### EXERCISE
For the listing below, print exactly the lines from the line with "839 504 176.4" to the line with "84 406 76.9", both included, and nothing beyond them.

### MATERIAL FOR THIS TASK
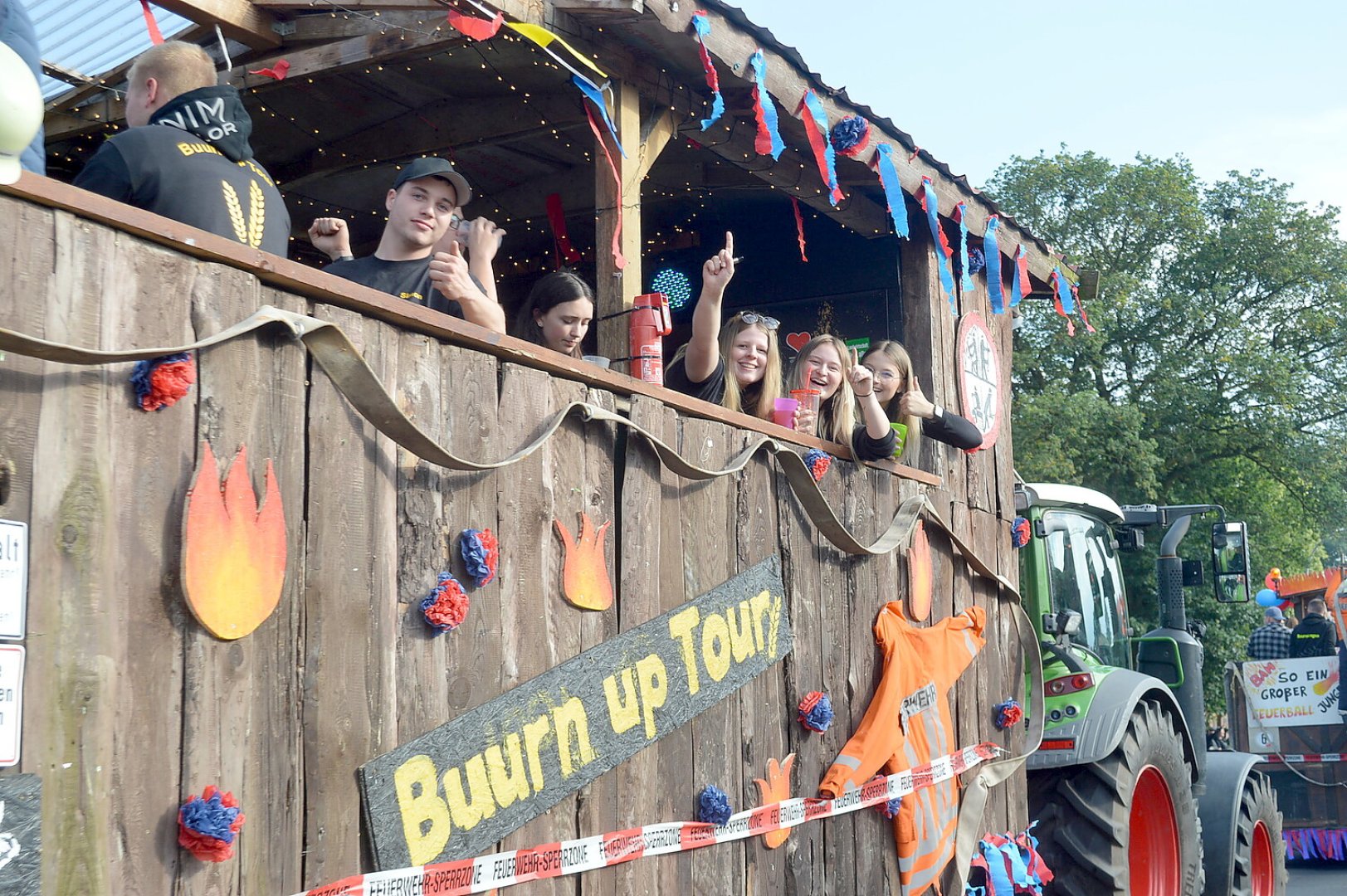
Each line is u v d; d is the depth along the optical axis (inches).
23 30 100.0
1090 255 994.7
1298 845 433.7
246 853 85.5
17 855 70.4
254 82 189.6
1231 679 468.8
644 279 276.5
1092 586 282.7
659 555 134.3
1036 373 959.0
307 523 92.3
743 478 152.6
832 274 260.1
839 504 176.4
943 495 217.9
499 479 112.0
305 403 92.9
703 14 170.2
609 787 123.3
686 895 134.0
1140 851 247.0
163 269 82.7
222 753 84.3
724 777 142.3
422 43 173.6
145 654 79.6
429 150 217.2
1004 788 217.0
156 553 80.8
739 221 269.4
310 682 91.7
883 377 201.0
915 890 181.0
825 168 191.9
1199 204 1006.4
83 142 210.1
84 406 76.9
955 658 203.2
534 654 114.9
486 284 134.3
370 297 98.2
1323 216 1011.3
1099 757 225.6
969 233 246.5
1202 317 966.4
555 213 245.8
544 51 164.7
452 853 102.3
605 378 127.1
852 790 166.7
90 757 75.6
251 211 104.1
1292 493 967.6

### ANSWER TO THE PROBLEM
839 504 176.4
943 495 217.9
499 479 112.0
305 403 92.9
703 14 170.2
609 787 123.3
686 895 134.0
1140 851 247.0
163 269 82.7
222 753 84.3
724 777 142.3
422 43 173.6
145 654 79.6
429 150 217.2
1004 788 217.0
156 553 80.8
739 221 269.4
310 682 91.7
883 377 201.0
915 890 181.0
825 168 191.9
1199 204 1006.4
83 142 210.1
84 406 76.9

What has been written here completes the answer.